ALLELE-SPECIFIC VARIATION IN THE DEGENERACY OF MAJOR HISTOCOMPATIBILITY COMPLEX (MHC) RESTRICTION

Abstract The role of peptides in determining immune responses for both allorecognition and antigen-specific recognition has been clearly documented. The importance of different regions of the major histocompatibility complex (MHC) class II molecule in contributing to recognition has been demonstrated by studies involving site-directed mutagenesis and exon shuffling. These studies have indicated that the N-terminal region of the MHC class II molecule has a role to play in contributing to the T-cell receptor (TCR)-MHC-peptide interaction. Variation in the importance of different regions of the MHC class II molecule may be dependent on different aspects of this interaction, such as restriction specificity and affinity of the responding T-cell clone, and the nature of the bound peptide. We demonstrate here that the degree of T-cell degeneracy may be allele dependent.
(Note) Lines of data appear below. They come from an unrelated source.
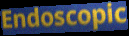
Endoscopic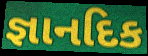
જ્ઞાનદિક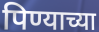
पिण्याच्याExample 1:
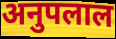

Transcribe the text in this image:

अनुपलाल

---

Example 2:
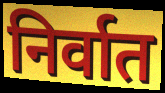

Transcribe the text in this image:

निर्वात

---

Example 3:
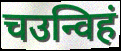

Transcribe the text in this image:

चउन्विहं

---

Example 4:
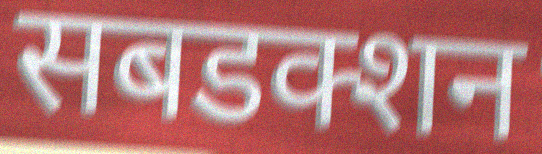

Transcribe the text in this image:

सबडक्शन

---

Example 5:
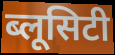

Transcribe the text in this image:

ब्लूसिटीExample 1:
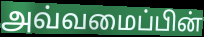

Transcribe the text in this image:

அவ்வமைப்பின்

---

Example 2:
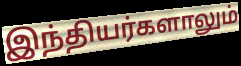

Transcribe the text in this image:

இந்தியர்களாலும்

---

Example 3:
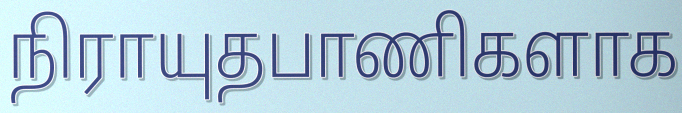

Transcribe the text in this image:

நிராயுதபாணிகளாக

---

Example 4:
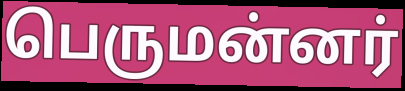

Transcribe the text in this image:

பெருமன்னர்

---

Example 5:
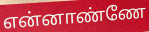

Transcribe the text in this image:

என்னாண்ணே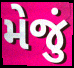
મેજુંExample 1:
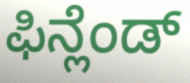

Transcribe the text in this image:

ಫಿನ್ಲೆಂಡ್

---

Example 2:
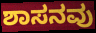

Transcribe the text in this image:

ಶಾಸನವು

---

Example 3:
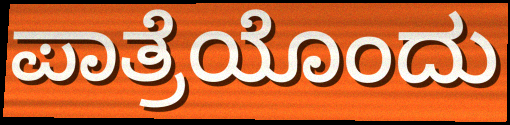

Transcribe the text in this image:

ಪಾತ್ರೆಯೊಂದು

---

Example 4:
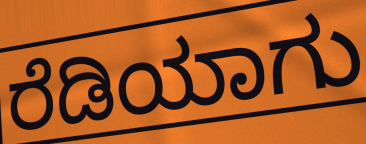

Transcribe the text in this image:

ರೆಡಿಯಾಗು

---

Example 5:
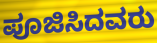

Thus, a series of exon-shuffled molecules were generated by shuffling the first and second variable region of a particular DRβ1 molecule with the third variable region of a different DRβ1 molecule. A panel of transfectants, which expressed these hybrid molecules, was then generated and used as antigen-presenting cells (APCs). A panel of peptide-specific T-cell clones was generated using the native HLA-DR molecules as the restricting elements. For the majority of restricting alleles, HLA-DRB5∗0101, HLA-DRB1∗1101, and HLA-DRB1∗0701, all three variable regions were required for recognition. The exception to this observation was HLA-DRB1∗0401, which was degenerate. Such degeneracy may facilitate the breakdown of self-tolerance through the cross-reactive recognition of other alleles in DR4/DR“x” heterozygotes. Such an observation as this may contribute to our understanding of the etiopathology of rheumatoid arthritis, an autoimmune disease strongly associated with HLA-DRB1∗0401.